According to documents obtained by the NGO Bellingcat, the independent Russian media The Insider and Le Monde, the retail company, owned by the Mulliez family, eighth French fortune according to Challenges, is allegedly participating in the Russian war effort.

On 23 February 2023, the Ukrainian National Agency on Corruption Prevention added the French chain Auchan Holding to the list of international sponsors of the war. During the invasion, the company refused to leave the Russian market, and its Russian subsidiary Auchan supplied products to the Russian occupiers fighting in Ukraine. The corporation itself denied the branch's involvement in helping the Russians, and justified its decision to stay in Russia by helping the civilian population.

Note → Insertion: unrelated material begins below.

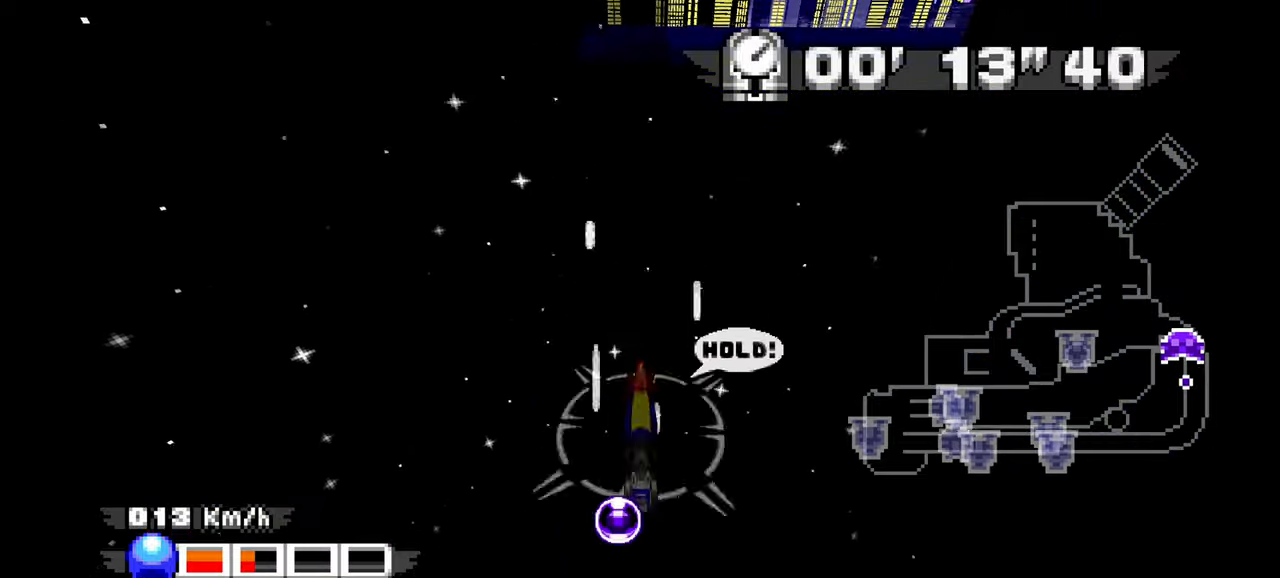
Gameplay with a controller (Xbox layout); each line is a JSON object with the inputs held at the frame after it. "events" lists button and stick changes between this image and that frame as [ms after this image, input, new state], when the widget could be followed in between. Not read: B HOME L2 L3 R1 R3 SELECT X.
{"buttons": ["A"], "left_stick": "center", "events": []}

=== Auchan dégage ("Leave, Auchan") ===
Auchan has been criticized in Senegal for its impact on local small-scale merchants, concerns about unfair competition, potential monopolization, and exploiting less stringent regulations compared to its home country. The Auchan dégage ("Leave, Auchan") movement emerged in June 2018, led by the FRAPP coalition at Dakar's Castors market. The movement's stated goals were the decolonisation of Senegal's economy by opposing Auchan's presence, promoting local sovereignty, and advocating for policies that support local businesses and agriculture. It included diverse groups such as consumer defense organizations, business associations, and environmental groups. In a notable move in October 2018, Senegal's President Macky Sall instructed a halt on new Auchan store openings until regulations on large-scale retail distribution were established, marking a significant early victory for the movement.